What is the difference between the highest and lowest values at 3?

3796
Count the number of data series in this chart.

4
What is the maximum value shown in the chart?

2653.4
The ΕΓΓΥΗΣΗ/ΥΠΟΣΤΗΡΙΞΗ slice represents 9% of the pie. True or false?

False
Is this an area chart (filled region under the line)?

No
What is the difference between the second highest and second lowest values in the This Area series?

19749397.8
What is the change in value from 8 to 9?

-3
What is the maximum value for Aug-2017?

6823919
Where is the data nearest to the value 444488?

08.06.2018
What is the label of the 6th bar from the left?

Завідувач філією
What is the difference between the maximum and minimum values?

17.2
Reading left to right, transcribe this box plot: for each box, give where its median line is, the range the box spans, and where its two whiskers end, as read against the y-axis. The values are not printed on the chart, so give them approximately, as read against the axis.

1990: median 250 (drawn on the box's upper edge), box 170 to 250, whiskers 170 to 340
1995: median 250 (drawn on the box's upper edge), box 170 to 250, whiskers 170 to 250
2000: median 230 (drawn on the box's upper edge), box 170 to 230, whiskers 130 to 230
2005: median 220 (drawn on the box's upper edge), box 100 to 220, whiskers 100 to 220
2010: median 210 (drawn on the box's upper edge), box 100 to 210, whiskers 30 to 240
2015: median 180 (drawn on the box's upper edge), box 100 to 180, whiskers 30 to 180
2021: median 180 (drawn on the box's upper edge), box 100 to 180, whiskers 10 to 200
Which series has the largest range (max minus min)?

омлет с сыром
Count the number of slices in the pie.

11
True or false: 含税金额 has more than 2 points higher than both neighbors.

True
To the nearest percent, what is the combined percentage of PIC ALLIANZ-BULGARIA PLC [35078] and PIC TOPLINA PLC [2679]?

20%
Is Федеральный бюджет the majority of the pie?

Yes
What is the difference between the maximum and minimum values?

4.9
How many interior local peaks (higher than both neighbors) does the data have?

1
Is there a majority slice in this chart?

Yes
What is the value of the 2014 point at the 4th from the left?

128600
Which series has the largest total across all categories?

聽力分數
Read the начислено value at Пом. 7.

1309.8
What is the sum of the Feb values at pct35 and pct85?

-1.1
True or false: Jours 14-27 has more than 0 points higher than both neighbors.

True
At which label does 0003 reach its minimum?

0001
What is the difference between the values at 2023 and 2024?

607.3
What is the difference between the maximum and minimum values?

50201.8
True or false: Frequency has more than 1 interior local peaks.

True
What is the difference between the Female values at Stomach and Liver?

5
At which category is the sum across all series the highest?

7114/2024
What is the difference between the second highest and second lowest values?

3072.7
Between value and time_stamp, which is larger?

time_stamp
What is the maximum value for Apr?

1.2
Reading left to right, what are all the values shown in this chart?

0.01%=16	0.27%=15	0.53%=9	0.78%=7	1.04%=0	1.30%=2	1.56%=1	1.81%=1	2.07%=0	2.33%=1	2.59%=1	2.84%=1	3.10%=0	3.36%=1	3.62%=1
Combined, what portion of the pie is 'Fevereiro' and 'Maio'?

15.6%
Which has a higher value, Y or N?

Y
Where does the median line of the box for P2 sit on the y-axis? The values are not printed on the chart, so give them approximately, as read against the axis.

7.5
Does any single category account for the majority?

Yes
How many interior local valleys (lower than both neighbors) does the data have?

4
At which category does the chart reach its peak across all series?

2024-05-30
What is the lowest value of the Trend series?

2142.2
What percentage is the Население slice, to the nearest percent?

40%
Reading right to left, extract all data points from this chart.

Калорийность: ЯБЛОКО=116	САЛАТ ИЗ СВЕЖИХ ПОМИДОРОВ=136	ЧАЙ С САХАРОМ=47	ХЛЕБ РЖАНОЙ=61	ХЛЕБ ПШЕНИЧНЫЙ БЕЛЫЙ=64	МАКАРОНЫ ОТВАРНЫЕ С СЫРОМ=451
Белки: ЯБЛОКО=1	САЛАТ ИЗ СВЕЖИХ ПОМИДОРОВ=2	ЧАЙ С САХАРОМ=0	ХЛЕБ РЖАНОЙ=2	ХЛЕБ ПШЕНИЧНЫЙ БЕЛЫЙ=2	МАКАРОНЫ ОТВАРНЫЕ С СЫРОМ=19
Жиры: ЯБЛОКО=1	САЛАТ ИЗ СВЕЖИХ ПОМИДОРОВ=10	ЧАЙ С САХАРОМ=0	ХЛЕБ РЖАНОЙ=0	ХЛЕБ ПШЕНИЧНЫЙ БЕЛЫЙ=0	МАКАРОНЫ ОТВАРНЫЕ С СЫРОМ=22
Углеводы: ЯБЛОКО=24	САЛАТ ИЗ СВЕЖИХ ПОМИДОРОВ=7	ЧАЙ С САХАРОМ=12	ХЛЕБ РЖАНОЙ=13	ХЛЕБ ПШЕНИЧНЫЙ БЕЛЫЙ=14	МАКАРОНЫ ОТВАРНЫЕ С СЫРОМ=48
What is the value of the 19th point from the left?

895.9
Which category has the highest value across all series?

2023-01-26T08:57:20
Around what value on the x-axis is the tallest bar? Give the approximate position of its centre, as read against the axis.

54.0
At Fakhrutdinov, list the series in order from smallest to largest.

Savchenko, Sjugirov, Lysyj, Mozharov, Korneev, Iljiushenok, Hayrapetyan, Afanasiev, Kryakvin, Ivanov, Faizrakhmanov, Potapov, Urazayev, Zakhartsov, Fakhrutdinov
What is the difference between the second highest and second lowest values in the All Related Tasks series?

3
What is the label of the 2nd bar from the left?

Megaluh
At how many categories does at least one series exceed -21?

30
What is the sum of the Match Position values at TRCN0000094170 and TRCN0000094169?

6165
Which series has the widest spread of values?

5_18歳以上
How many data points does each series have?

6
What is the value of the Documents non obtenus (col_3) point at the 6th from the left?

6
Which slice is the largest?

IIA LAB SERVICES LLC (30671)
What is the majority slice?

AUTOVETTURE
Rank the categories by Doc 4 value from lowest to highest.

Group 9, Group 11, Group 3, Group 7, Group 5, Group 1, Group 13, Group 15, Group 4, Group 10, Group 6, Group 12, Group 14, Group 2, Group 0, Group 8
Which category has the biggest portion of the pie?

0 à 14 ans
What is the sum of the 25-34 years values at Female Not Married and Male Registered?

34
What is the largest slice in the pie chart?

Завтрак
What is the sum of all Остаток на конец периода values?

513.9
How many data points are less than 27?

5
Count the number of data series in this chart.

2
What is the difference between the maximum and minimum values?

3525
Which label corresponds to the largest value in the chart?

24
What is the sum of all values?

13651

### Directions
Could you extract every line of the material above that contains the word "РЖАНОЙ"?

### Worked solution
Калорийность: ЯБЛОКО=116	САЛАТ ИЗ СВЕЖИХ ПОМИДОРОВ=136	ЧАЙ С САХАРОМ=47	ХЛЕБ РЖАНОЙ=61	ХЛЕБ ПШЕНИЧНЫЙ БЕЛЫЙ=64	МАКАРОНЫ ОТВАРНЫЕ С СЫРОМ=451
Белки: ЯБЛОКО=1	САЛАТ ИЗ СВЕЖИХ ПОМИДОРОВ=2	ЧАЙ С САХАРОМ=0	ХЛЕБ РЖАНОЙ=2	ХЛЕБ ПШЕНИЧНЫЙ БЕЛЫЙ=2	МАКАРОНЫ ОТВАРНЫЕ С СЫРОМ=19
Жиры: ЯБЛОКО=1	САЛАТ ИЗ СВЕЖИХ ПОМИДОРОВ=10	ЧАЙ С САХАРОМ=0	ХЛЕБ РЖАНОЙ=0	ХЛЕБ ПШЕНИЧНЫЙ БЕЛЫЙ=0	МАКАРОНЫ ОТВАРНЫЕ С СЫРОМ=22
Углеводы: ЯБЛОКО=24	САЛАТ ИЗ СВЕЖИХ ПОМИДОРОВ=7	ЧАЙ С САХАРОМ=12	ХЛЕБ РЖАНОЙ=13	ХЛЕБ ПШЕНИЧНЫЙ БЕЛЫЙ=14	МАКАРОНЫ ОТВАРНЫЕ С СЫРОМ=48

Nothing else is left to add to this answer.